▶ LISTED RECORDS
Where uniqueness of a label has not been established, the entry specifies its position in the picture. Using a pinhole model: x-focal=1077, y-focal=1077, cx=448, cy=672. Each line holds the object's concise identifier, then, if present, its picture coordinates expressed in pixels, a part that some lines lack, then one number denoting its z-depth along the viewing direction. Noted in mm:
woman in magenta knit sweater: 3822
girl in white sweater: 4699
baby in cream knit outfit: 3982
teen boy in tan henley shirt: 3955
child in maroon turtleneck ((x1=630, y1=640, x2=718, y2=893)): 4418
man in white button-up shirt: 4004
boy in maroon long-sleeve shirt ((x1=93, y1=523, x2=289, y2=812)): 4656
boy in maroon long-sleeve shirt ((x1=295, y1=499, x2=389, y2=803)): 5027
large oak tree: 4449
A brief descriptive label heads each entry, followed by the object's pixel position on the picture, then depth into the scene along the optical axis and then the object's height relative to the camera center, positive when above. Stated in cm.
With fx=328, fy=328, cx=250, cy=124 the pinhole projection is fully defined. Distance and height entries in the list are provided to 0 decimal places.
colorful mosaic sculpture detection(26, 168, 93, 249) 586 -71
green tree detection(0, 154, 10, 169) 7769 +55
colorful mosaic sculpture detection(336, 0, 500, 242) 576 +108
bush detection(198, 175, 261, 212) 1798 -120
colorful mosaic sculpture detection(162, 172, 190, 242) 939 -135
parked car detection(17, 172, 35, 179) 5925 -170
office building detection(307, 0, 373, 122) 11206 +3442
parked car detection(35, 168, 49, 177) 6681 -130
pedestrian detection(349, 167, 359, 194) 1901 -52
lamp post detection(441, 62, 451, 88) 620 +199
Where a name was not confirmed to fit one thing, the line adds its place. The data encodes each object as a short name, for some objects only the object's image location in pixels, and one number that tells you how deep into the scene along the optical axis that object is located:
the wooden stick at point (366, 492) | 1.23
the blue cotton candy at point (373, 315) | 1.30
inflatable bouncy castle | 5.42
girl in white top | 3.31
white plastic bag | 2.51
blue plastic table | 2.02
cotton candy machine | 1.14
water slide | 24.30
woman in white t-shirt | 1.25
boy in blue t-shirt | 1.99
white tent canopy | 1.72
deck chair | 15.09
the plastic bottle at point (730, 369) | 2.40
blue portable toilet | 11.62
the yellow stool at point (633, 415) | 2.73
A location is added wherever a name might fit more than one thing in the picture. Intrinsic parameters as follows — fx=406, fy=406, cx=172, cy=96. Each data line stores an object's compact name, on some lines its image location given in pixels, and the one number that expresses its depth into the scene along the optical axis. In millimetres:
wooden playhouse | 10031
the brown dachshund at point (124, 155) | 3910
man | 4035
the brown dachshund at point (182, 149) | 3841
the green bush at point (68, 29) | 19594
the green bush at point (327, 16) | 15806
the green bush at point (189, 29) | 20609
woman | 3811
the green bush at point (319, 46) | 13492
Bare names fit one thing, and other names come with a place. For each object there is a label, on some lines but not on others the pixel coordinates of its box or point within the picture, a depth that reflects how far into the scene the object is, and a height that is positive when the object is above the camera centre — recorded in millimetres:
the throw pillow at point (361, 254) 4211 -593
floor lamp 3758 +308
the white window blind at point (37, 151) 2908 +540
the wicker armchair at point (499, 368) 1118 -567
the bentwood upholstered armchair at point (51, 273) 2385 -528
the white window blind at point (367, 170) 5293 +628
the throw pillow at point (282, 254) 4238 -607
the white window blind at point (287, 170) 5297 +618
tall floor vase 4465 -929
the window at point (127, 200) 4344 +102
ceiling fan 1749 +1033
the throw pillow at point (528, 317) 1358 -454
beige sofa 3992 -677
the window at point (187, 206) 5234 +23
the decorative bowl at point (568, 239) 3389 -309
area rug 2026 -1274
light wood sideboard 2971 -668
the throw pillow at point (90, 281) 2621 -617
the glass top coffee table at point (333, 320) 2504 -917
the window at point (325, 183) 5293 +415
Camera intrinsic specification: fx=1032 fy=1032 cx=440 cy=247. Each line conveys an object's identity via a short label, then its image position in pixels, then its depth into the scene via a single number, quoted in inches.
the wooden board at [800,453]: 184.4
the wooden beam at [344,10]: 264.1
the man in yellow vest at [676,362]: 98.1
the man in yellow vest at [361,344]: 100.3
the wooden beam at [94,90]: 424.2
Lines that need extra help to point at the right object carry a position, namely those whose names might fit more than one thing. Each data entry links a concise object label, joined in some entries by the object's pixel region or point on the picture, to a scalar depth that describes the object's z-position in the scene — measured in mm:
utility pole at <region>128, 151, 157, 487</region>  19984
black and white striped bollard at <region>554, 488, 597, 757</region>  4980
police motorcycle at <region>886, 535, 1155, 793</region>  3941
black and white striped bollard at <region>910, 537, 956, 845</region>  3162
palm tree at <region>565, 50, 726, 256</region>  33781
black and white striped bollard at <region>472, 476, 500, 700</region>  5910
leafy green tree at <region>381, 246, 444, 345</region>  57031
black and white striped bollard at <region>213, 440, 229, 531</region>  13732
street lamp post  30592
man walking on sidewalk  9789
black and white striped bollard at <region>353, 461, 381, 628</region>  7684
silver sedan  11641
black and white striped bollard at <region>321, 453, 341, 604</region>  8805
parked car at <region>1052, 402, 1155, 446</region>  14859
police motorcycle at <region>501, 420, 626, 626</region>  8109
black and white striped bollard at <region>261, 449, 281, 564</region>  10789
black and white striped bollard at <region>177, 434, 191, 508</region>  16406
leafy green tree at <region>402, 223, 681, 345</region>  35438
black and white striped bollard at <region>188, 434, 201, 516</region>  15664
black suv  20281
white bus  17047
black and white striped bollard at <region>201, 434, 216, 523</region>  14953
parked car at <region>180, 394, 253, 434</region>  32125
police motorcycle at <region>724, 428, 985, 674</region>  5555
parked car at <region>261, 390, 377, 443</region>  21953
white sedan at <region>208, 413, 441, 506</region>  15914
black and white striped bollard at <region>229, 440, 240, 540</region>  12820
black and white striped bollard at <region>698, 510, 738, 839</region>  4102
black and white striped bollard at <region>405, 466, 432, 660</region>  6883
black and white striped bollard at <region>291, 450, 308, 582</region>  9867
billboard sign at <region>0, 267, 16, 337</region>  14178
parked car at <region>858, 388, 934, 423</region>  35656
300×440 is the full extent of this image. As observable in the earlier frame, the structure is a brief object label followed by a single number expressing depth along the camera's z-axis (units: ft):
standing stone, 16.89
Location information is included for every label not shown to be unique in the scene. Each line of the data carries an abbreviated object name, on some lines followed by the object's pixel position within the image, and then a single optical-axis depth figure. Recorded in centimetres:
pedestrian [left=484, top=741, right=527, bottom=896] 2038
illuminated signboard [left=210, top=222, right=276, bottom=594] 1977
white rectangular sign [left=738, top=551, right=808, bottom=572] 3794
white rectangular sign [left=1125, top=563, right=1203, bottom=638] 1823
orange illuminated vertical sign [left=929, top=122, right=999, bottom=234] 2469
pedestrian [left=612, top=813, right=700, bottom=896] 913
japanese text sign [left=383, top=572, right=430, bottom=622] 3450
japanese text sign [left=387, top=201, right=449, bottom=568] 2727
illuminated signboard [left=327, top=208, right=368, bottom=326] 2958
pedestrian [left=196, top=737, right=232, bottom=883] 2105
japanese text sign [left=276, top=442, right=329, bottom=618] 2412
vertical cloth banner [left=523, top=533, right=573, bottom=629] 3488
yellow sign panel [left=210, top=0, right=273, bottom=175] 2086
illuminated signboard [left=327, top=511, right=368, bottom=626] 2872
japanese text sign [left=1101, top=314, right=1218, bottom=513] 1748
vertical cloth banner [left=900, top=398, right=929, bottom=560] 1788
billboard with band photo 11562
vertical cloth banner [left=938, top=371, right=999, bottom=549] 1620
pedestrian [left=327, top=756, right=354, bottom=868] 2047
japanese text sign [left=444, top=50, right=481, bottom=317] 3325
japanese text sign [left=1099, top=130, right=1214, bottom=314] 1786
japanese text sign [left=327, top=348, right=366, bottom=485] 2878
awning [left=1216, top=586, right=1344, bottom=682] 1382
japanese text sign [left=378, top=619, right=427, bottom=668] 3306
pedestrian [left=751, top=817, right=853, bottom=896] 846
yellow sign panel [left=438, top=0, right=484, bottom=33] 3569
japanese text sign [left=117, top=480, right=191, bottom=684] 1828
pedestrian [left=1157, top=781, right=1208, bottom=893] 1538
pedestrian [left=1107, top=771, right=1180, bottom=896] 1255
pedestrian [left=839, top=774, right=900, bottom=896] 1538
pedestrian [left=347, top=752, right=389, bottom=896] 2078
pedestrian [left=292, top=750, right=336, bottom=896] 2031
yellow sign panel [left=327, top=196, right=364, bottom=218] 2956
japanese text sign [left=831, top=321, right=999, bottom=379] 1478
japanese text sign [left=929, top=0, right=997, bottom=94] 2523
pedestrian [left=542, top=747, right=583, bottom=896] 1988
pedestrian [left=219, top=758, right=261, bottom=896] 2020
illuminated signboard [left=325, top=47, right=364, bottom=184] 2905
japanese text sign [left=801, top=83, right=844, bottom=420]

▶ EXERCISE DIRECTIONS
Using only the data above, copy out the lines that include the word "knit".

▶ RESPONSE
woman in magenta knit sweater: 3822
baby in cream knit outfit: 3982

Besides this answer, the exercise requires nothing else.